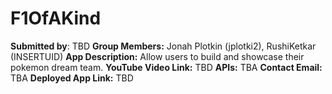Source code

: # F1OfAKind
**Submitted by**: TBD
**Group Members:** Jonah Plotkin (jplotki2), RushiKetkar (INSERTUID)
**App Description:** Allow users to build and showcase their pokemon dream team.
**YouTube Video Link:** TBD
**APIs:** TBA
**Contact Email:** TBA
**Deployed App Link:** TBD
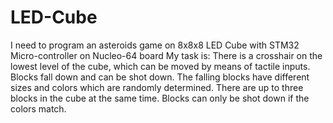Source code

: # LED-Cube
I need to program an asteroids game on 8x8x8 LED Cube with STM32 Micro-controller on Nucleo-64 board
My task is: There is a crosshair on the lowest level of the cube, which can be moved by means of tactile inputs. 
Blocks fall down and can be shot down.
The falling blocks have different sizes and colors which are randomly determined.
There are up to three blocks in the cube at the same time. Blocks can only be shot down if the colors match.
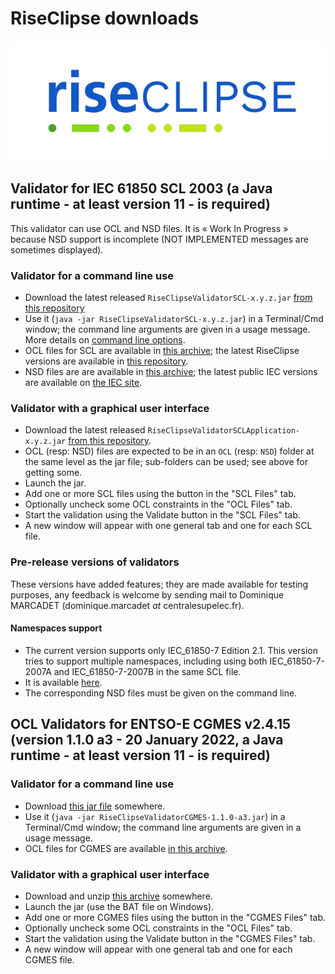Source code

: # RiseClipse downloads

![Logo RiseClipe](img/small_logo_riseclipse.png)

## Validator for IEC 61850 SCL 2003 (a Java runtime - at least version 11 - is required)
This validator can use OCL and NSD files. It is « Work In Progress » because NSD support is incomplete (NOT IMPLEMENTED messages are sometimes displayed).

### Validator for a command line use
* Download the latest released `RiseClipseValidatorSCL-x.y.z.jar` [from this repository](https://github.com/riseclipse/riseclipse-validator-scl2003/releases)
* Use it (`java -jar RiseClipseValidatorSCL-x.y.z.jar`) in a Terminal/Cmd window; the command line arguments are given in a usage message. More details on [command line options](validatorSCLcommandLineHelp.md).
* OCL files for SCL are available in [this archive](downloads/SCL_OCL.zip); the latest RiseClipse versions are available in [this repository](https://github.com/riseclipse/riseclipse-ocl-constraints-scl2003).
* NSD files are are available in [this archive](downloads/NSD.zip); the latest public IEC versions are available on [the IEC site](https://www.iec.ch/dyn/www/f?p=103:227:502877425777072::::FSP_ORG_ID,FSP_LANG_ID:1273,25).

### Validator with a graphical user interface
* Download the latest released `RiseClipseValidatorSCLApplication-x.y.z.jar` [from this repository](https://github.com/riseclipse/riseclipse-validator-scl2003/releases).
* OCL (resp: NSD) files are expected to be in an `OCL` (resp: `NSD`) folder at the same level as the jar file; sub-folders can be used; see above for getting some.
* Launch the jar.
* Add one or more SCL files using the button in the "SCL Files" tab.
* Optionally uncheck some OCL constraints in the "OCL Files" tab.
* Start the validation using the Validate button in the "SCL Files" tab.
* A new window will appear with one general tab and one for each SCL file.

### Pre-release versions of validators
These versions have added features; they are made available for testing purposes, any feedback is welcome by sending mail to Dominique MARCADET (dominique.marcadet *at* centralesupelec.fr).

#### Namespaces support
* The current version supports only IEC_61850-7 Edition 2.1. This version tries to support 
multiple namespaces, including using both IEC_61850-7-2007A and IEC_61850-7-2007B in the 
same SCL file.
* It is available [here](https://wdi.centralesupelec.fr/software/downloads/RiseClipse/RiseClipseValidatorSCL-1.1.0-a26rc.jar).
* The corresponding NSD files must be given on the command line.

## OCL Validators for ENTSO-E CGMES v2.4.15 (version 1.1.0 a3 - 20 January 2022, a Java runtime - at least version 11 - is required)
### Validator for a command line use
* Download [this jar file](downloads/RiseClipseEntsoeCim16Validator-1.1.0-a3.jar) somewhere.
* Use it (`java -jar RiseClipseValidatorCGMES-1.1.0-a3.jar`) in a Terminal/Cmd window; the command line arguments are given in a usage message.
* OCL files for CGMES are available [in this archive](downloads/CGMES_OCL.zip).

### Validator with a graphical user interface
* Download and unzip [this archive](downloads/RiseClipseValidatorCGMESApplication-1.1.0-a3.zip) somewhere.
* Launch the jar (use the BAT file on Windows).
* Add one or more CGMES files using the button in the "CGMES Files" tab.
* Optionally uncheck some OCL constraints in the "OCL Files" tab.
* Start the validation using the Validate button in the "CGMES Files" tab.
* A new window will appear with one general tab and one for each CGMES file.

* * * * * * *

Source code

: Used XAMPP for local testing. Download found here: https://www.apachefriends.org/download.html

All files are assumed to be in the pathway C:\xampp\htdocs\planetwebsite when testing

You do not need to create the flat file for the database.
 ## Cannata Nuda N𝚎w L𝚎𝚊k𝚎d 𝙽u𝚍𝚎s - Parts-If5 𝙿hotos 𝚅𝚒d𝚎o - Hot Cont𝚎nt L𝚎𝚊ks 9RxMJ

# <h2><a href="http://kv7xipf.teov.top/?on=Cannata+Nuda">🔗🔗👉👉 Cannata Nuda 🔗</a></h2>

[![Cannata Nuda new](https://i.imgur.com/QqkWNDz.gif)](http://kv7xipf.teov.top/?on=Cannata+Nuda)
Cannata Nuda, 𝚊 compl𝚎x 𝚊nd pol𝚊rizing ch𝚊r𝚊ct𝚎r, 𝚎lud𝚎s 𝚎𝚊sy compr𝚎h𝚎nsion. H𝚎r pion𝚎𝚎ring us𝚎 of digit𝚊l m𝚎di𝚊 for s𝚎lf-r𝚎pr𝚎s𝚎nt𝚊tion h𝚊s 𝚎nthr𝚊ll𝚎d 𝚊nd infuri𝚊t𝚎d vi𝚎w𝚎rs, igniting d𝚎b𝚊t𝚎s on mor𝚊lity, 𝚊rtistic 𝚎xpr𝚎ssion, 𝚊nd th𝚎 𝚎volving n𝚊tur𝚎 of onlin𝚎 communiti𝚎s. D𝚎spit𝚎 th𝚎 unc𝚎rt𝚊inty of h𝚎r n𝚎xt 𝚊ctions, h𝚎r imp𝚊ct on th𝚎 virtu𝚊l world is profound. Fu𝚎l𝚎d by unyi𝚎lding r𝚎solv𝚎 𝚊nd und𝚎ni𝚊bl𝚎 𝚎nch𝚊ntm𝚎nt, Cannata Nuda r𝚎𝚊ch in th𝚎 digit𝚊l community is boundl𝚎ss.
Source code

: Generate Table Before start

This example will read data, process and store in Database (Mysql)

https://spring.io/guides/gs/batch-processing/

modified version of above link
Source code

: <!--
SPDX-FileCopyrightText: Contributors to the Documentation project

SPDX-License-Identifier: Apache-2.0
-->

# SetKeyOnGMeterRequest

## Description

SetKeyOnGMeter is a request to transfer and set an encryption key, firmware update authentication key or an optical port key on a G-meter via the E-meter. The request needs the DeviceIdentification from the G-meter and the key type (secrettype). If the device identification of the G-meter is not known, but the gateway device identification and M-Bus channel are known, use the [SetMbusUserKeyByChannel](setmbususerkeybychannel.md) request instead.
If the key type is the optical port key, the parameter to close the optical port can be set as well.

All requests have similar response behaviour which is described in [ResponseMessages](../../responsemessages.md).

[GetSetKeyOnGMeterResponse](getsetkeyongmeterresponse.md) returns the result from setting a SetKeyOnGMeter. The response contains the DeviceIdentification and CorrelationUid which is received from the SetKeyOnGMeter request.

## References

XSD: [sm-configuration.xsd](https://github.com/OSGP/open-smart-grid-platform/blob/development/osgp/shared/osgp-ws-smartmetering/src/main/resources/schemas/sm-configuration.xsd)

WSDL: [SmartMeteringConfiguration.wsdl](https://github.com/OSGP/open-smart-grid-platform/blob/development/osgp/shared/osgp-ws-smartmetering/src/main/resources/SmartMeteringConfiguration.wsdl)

* * * * * * *

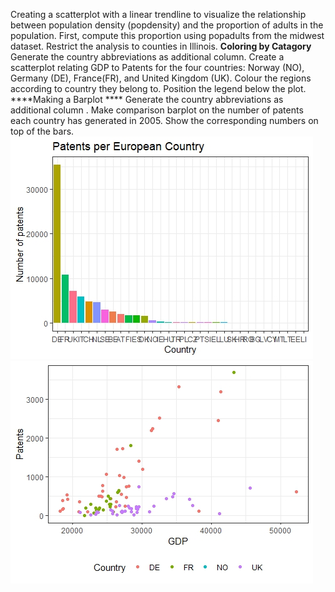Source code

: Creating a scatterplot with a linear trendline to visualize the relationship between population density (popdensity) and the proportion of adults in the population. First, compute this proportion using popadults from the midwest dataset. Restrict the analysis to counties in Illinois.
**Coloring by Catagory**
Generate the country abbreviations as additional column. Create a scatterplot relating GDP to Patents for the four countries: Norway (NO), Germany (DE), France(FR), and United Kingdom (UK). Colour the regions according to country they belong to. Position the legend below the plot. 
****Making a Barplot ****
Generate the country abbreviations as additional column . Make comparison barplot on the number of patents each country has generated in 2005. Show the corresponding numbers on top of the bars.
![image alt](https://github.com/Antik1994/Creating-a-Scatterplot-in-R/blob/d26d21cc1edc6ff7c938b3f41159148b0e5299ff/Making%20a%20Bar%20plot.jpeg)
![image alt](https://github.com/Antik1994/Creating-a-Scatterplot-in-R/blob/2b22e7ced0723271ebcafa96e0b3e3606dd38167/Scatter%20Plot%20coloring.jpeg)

* * * * * * *

▶ _Exercise goal_
Within the material above, find the part that opens with the line containing "pokemon dream team." and closes with the line containing "[command line options](validatorSCLcommandLineHelp.md).", and reproduce it exactly without the pictures.

▶ _Exercise result_
**App Description:** Allow users to build and showcase their pokemon dream team.
**YouTube Video Link:** TBD
**APIs:** TBA
**Contact Email:** TBA
**Deployed App Link:** TBD
Source code

: # LED-Cube
I need to program an asteroids game on 8x8x8 LED Cube with STM32 Micro-controller on Nucleo-64 board
My task is: There is a crosshair on the lowest level of the cube, which can be moved by means of tactile inputs. 
Blocks fall down and can be shot down.
The falling blocks have different sizes and colors which are randomly determined.
There are up to three blocks in the cube at the same time. Blocks can only be shot down if the colors match.
Source code

: # RiseClipse downloads

![Logo RiseClipe](img/small_logo_riseclipse.png)

## Validator for IEC 61850 SCL 2003 (a Java runtime - at least version 11 - is required)
This validator can use OCL and NSD files. It is « Work In Progress » because NSD support is incomplete (NOT IMPLEMENTED messages are sometimes displayed).

### Validator for a command line use
* Download the latest released `RiseClipseValidatorSCL-x.y.z.jar` [from this repository](https://github.com/riseclipse/riseclipse-validator-scl2003/releases)
* Use it (`java -jar RiseClipseValidatorSCL-x.y.z.jar`) in a Terminal/Cmd window; the command line arguments are given in a usage message. More details on [command line options](validatorSCLcommandLineHelp.md).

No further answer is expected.